The pictures are to be dropped, and the records below are to be restated word for word.
*** Begin section ***
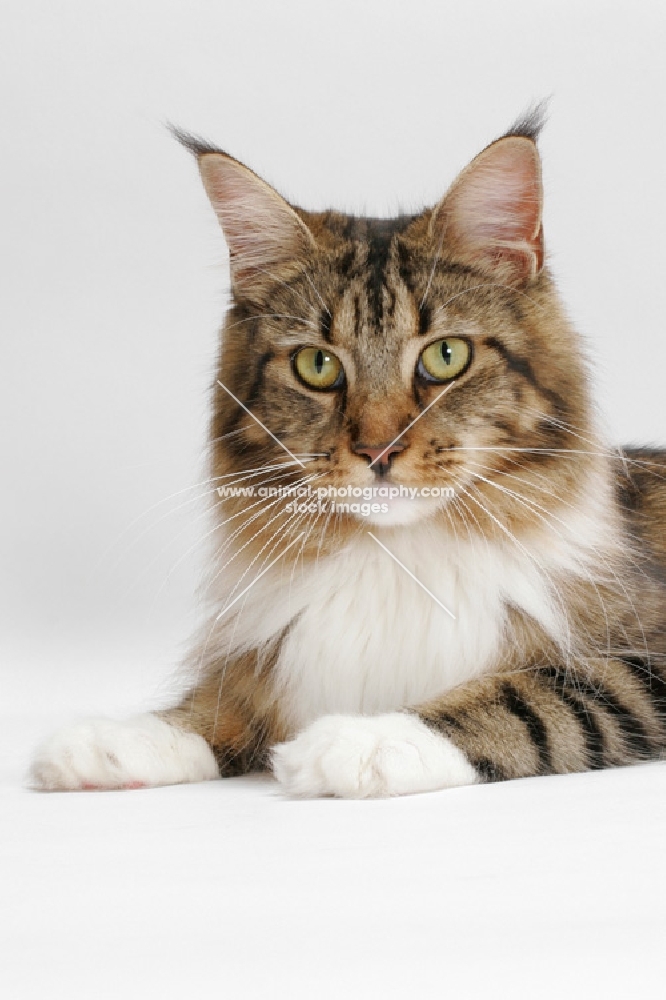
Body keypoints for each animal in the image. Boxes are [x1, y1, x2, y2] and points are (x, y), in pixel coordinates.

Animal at [31, 109, 666, 796]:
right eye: (318, 365)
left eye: (446, 357)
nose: (377, 450)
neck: (397, 559)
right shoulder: (269, 659)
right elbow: (213, 705)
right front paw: (117, 742)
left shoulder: (638, 660)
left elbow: (533, 696)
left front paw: (366, 740)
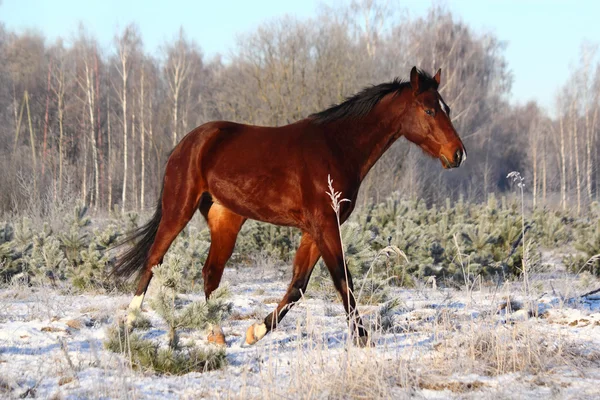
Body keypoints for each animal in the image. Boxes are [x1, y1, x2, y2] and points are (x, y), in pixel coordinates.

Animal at [113, 66, 468, 346]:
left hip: (226, 219)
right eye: (429, 111)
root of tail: (188, 142)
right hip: (179, 208)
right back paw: (127, 327)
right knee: (152, 261)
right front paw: (362, 338)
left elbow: (298, 286)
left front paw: (255, 332)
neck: (337, 147)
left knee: (210, 273)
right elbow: (342, 280)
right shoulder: (325, 225)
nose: (458, 154)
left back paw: (217, 336)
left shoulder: (315, 230)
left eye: (448, 108)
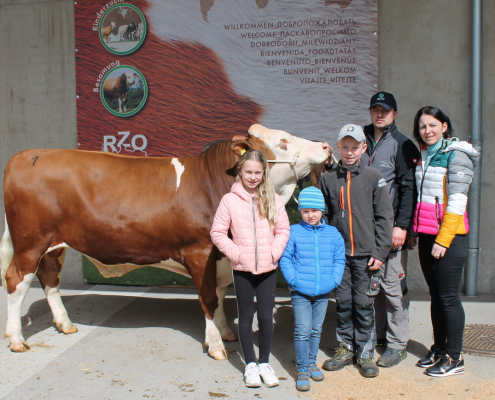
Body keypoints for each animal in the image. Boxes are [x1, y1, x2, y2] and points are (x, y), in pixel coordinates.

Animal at [1, 125, 332, 360]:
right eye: (283, 141)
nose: (326, 146)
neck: (214, 184)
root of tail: (26, 155)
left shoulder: (221, 256)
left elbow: (220, 292)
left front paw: (226, 331)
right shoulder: (200, 251)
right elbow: (209, 298)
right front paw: (215, 345)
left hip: (54, 245)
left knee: (49, 280)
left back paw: (65, 324)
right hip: (30, 241)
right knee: (15, 280)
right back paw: (16, 339)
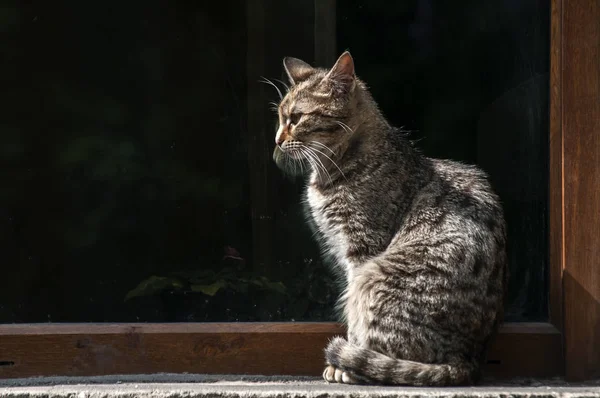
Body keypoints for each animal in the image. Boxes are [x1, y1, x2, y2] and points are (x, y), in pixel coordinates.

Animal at [270, 52, 506, 386]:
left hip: (375, 277)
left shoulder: (361, 251)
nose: (277, 140)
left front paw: (345, 362)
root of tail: (467, 361)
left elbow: (353, 319)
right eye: (280, 117)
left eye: (296, 118)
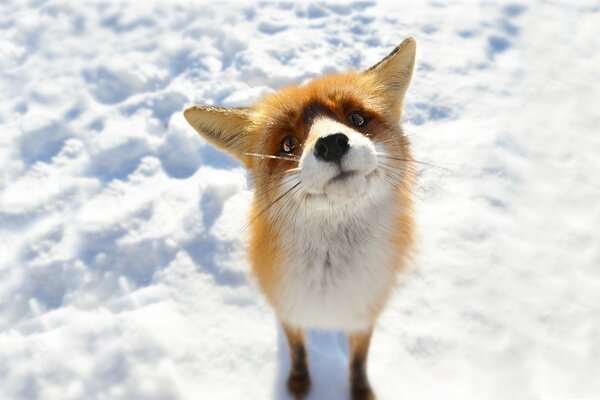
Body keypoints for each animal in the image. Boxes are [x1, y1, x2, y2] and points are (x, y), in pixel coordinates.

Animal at [184, 38, 418, 400]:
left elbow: (358, 360)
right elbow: (297, 349)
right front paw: (298, 383)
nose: (332, 144)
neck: (332, 278)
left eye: (357, 118)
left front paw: (360, 391)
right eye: (288, 143)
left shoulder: (365, 312)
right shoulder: (288, 307)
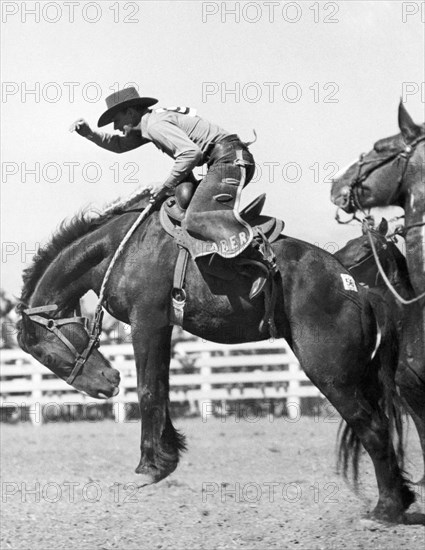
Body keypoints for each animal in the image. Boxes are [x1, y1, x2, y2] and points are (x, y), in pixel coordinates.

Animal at [16, 192, 414, 524]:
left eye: (47, 355)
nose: (108, 383)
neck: (120, 247)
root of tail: (356, 288)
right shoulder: (162, 327)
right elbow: (161, 388)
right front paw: (169, 453)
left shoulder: (147, 321)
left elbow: (149, 390)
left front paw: (150, 465)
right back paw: (400, 499)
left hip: (332, 375)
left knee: (373, 427)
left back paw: (386, 510)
*** End section ***
Solution to the problem:
Body keypoints for each animal in the image. Boxes are [x1, y1, x2, y2] and points are (x, y), in pixel coordinates.

Animal at [31, 109, 666, 796]:
right eye: (318, 365)
left eye: (446, 357)
nose: (377, 450)
neck: (397, 559)
right shoulder: (269, 659)
right elbow: (213, 705)
right front paw: (117, 742)
left shoulder: (638, 660)
left elbow: (533, 696)
left front paw: (366, 740)
Body keypoints for each animal in the image. Boxes are [x1, y1, x2, y2] and points are (x, y), in pixel coordinates.

Animal at [113, 66, 468, 346]:
left hip: (226, 219)
right eye: (429, 111)
root of tail: (188, 142)
right hip: (179, 208)
right back paw: (127, 327)
right knee: (152, 261)
right front paw: (362, 338)
left elbow: (298, 286)
left front paw: (255, 332)
neck: (337, 147)
left knee: (210, 273)
right elbow: (342, 280)
right shoulder: (325, 225)
nose: (458, 154)
left back paw: (217, 336)
left shoulder: (315, 230)
left eye: (448, 108)
Body keypoints for each animal in the image. Boxes are [x1, y1, x2, y2] and points are (x, y), in pixel coordinates.

Animal at [1, 125, 332, 360]:
right eye: (283, 141)
nose: (326, 146)
neck: (214, 184)
root of tail: (26, 155)
left shoulder: (221, 256)
left elbow: (220, 292)
left front paw: (226, 331)
right shoulder: (200, 251)
right elbow: (209, 298)
right front paw: (215, 345)
left hip: (54, 245)
left knee: (49, 280)
left back paw: (65, 324)
right hip: (30, 241)
right knee: (15, 280)
right back paw: (16, 339)
Body keypoints for each animal in the image. Boxes are [x1, y1, x2, y2] and points are (x, y), in pixel coordinates.

Animal at [270, 52, 506, 386]:
left hip: (375, 277)
left shoulder: (361, 251)
nose: (277, 140)
left front paw: (345, 362)
root of tail: (467, 361)
left elbow: (353, 319)
right eye: (280, 117)
left eye: (296, 118)
Body keypoints for each animal in the image. Boxes are [x1, y1, x2, y2] and points are (x, y), in pixel coordinates.

Animal at [184, 38, 418, 400]:
left elbow: (358, 360)
right elbow: (297, 349)
right front paw: (298, 383)
nose: (332, 144)
neck: (332, 278)
left eye: (357, 118)
left front paw: (360, 391)
right eye: (288, 143)
left shoulder: (365, 312)
right shoulder: (288, 307)
Body keypoints for each animal in the image. Boxes are [x1, y1, x2, y2] and points are (x, y), in pixel coordinates.

Animal at [16, 192, 414, 524]:
left eye: (47, 355)
nose: (108, 383)
neck: (120, 247)
root of tail: (356, 288)
right shoulder: (162, 327)
right elbow: (161, 388)
right front paw: (169, 453)
left shoulder: (147, 321)
left elbow: (149, 390)
left front paw: (150, 465)
right back paw: (400, 499)
left hip: (332, 375)
left knee: (373, 427)
left back paw: (386, 510)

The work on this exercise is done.